As if staying up late to reread that story brought it on, Chloe punished me the next day. At lunch, she surrounded herself with friends, leaving me to sit at the very end of the table next to Gemma. As soon as I sat down she whispered, "Sorry, Chloe says I can't talk to you."

I felt like shit.

Across the room, Josiah was sitting with his nerdy, D&D-loving friends. They were all talking about something that was so funny Josiah was pounding the table, tears in his eyes, his face crimson. I wished we were better friends; I'd be able to switch tables right now.

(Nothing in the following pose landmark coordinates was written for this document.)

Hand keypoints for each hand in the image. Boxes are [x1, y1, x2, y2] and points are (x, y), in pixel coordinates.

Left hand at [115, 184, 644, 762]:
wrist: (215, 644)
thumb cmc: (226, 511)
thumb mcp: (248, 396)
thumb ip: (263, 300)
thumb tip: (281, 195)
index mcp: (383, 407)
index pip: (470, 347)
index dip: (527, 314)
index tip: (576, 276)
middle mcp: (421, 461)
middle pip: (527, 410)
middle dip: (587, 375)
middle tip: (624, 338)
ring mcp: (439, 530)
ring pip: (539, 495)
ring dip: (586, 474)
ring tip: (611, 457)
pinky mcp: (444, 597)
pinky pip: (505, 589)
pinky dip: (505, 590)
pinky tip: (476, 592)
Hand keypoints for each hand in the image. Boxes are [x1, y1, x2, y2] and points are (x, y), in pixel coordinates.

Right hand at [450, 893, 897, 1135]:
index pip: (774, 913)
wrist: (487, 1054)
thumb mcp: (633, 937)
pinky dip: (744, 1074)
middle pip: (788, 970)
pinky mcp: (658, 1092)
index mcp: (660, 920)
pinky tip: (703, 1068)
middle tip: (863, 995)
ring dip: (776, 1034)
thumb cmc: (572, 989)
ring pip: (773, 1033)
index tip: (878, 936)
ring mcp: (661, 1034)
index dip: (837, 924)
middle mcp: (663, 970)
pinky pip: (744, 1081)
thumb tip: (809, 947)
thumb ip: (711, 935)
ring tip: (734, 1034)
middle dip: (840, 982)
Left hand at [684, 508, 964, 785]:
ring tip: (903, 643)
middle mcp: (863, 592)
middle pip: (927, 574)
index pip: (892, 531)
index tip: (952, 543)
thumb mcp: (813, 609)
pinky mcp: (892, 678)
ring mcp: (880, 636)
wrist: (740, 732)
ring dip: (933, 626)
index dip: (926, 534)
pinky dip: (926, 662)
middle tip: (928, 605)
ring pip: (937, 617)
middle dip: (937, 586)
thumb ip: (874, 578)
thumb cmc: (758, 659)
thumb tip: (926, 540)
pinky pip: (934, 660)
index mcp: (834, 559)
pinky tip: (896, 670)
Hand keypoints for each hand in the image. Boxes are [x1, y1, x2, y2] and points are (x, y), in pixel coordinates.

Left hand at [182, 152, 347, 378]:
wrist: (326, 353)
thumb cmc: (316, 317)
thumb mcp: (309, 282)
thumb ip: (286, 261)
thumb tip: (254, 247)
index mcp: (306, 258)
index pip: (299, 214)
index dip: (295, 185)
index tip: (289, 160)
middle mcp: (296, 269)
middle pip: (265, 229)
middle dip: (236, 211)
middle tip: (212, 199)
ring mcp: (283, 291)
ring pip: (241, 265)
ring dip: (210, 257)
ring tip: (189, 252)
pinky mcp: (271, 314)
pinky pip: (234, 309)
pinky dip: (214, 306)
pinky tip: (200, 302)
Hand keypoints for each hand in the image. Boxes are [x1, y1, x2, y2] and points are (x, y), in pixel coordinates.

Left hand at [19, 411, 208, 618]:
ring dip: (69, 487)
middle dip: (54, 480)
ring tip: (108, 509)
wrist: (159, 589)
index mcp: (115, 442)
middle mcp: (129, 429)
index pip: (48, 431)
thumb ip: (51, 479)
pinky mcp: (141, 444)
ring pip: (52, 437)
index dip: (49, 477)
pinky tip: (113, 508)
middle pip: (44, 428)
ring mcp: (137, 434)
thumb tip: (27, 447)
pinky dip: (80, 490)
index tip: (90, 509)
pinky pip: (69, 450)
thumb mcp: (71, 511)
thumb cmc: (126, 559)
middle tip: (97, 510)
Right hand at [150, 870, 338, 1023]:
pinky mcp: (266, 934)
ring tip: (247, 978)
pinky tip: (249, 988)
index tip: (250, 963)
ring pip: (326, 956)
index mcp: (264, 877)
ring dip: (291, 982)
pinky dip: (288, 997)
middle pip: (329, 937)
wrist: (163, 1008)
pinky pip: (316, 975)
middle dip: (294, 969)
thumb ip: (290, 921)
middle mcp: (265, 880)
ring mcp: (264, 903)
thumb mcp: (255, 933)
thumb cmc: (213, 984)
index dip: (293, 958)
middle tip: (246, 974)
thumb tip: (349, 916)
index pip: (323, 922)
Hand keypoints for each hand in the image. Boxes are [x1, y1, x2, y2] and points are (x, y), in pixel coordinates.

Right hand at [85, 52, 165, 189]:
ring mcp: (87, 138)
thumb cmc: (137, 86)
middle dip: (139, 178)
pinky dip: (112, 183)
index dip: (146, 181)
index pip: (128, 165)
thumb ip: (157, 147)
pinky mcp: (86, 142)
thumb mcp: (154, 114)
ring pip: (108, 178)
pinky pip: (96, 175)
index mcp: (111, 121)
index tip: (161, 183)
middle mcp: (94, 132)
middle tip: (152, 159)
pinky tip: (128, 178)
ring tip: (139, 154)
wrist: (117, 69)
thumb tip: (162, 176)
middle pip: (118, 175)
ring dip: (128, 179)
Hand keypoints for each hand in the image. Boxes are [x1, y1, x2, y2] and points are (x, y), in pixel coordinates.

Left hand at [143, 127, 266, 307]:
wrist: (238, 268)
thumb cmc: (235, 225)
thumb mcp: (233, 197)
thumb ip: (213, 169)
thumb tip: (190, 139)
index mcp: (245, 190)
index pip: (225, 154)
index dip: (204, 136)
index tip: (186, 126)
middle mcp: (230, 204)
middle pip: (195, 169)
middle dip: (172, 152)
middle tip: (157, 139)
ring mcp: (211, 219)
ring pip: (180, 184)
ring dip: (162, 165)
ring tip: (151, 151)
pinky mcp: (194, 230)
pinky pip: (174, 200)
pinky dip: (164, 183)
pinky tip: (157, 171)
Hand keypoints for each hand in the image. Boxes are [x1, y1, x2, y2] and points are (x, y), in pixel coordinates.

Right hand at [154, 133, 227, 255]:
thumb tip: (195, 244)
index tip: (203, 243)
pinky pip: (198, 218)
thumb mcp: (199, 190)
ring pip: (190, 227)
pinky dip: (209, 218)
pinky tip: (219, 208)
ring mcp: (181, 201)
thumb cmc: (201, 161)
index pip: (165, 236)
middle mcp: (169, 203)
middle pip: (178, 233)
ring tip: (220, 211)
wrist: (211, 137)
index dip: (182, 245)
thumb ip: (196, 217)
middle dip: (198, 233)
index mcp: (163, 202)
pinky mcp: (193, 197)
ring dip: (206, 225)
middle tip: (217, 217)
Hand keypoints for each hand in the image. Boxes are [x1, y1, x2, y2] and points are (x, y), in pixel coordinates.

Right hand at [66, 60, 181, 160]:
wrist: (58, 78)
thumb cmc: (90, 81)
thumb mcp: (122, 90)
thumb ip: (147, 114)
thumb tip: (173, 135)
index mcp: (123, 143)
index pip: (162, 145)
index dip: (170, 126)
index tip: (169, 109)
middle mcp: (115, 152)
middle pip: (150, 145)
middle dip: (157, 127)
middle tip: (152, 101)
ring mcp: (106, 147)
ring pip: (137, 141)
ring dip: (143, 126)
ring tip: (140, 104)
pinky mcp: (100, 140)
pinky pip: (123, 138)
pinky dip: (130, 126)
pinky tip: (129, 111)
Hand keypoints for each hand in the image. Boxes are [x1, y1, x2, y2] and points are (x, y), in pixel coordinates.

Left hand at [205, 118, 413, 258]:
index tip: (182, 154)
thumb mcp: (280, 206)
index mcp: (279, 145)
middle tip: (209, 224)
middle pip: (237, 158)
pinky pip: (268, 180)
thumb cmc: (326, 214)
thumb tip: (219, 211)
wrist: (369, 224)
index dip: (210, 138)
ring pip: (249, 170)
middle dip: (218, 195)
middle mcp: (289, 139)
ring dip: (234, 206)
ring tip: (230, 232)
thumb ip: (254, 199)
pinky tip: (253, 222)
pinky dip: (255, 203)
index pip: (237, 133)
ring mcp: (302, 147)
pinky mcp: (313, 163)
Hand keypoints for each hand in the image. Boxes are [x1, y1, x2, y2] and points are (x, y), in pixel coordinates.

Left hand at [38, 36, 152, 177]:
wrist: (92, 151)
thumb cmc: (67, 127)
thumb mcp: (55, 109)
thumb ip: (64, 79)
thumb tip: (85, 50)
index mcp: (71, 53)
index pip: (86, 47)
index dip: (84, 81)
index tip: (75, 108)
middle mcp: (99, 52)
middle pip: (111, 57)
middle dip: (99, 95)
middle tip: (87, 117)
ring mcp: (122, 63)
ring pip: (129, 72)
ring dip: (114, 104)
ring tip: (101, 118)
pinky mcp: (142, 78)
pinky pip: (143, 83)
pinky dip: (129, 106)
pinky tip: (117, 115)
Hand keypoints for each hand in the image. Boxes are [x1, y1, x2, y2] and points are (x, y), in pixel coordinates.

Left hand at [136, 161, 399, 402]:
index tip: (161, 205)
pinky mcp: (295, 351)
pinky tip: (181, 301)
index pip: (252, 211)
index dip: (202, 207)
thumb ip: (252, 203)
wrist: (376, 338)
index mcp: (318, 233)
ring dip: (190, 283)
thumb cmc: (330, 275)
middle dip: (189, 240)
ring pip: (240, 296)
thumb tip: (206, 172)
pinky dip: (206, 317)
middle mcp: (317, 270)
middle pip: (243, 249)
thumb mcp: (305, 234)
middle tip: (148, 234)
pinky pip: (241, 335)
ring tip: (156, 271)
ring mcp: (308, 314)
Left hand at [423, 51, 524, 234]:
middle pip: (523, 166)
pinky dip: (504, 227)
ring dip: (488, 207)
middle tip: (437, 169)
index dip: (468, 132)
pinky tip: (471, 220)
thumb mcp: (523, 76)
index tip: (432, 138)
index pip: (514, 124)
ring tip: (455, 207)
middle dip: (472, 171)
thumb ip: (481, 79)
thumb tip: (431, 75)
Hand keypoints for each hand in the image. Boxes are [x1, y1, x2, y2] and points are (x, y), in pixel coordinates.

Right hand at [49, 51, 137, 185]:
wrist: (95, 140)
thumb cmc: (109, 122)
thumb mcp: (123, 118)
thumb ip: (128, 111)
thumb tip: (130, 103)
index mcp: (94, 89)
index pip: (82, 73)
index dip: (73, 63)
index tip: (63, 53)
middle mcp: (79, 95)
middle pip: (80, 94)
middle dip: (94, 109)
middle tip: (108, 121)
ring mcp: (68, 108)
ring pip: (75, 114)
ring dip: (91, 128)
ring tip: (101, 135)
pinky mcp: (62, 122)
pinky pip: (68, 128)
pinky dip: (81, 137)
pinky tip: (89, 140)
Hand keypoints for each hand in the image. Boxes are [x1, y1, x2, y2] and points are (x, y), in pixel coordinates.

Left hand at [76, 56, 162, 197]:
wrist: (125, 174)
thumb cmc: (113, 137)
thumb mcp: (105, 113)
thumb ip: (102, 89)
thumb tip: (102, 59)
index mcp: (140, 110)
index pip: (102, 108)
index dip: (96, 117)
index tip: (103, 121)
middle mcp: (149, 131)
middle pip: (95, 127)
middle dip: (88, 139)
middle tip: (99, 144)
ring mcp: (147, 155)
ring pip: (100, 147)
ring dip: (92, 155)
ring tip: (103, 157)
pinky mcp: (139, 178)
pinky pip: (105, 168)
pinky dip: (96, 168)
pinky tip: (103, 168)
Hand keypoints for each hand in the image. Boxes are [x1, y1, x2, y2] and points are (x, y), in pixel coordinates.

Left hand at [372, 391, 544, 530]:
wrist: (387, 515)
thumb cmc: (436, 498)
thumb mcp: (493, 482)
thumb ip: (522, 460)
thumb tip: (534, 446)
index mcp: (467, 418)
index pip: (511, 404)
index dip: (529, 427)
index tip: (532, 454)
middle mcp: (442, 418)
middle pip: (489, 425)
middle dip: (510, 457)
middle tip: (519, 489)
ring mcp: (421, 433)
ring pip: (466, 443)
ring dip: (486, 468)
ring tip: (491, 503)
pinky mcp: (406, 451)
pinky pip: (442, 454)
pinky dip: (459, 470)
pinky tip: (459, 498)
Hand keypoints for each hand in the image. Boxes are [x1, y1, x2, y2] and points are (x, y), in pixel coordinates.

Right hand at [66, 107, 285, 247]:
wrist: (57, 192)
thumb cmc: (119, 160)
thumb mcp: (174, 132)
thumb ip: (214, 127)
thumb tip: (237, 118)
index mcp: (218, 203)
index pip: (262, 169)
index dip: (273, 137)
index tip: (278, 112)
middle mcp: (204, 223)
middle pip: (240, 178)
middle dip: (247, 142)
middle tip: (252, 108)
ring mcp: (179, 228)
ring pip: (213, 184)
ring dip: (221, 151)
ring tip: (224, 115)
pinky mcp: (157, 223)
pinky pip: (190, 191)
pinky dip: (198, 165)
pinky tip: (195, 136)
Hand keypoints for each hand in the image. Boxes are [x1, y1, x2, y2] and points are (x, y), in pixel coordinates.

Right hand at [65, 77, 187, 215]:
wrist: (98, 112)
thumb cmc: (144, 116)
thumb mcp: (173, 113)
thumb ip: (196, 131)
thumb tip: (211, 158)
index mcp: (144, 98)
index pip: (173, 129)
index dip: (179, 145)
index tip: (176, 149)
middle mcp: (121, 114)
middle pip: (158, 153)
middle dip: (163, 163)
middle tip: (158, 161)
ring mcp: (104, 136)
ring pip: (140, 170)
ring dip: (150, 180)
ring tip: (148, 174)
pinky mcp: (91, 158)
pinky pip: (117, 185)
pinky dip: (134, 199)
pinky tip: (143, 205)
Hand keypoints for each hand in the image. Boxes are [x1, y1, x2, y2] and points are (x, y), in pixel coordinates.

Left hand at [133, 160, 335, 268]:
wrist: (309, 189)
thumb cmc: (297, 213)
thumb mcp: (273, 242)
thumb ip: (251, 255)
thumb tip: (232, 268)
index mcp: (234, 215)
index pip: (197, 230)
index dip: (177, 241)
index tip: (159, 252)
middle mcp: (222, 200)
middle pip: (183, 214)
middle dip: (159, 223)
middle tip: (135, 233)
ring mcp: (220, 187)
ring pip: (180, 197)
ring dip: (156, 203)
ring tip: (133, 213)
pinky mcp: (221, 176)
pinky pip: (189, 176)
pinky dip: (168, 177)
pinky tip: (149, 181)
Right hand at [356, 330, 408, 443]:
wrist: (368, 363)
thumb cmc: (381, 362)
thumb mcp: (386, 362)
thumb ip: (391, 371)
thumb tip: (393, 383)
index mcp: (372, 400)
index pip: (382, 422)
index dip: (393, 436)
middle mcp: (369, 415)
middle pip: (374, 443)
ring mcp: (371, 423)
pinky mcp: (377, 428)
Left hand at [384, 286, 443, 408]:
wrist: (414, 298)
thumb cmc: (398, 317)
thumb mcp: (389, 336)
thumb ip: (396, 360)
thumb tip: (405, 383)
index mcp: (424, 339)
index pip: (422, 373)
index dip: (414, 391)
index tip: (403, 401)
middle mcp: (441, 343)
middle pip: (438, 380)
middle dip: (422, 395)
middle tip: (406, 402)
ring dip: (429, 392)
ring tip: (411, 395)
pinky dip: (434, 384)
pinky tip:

Noah walked past me with his tray and sat down at the Alone Zone—a long bar with stools that runs along the floor-to-ceiling windows at the far end of the cafetiria, where people sit when they don't have a group. He ate his sandwich and looked at his phone. Sunlight streamed down through the evergreen trees outside and into the windows. Even from a distance, I could see how green it made his eyes look.

There was an open seat next to him. In a few seconds, my ass could be over there in that seat, apologizing for my behaviour yesterday and striking up a conversation. Maybe bring up the Vancouver Magazine feature about his family... but leave out the fact that I was up late last night rereading it, carefully studying each picture of him, wondering what the fuck I was doing even as I was doing it.

I couldn't, though. The episode of West Van Confidential that we had recorded yesterday had dropped an hour ago. By the end of the day, the entire school would have heard Marina's whispery voice detailing out the scandal of my talking to Noah. It had to end there. The seat next to Noah stayed empty.

No matter how much I wished I could be in it.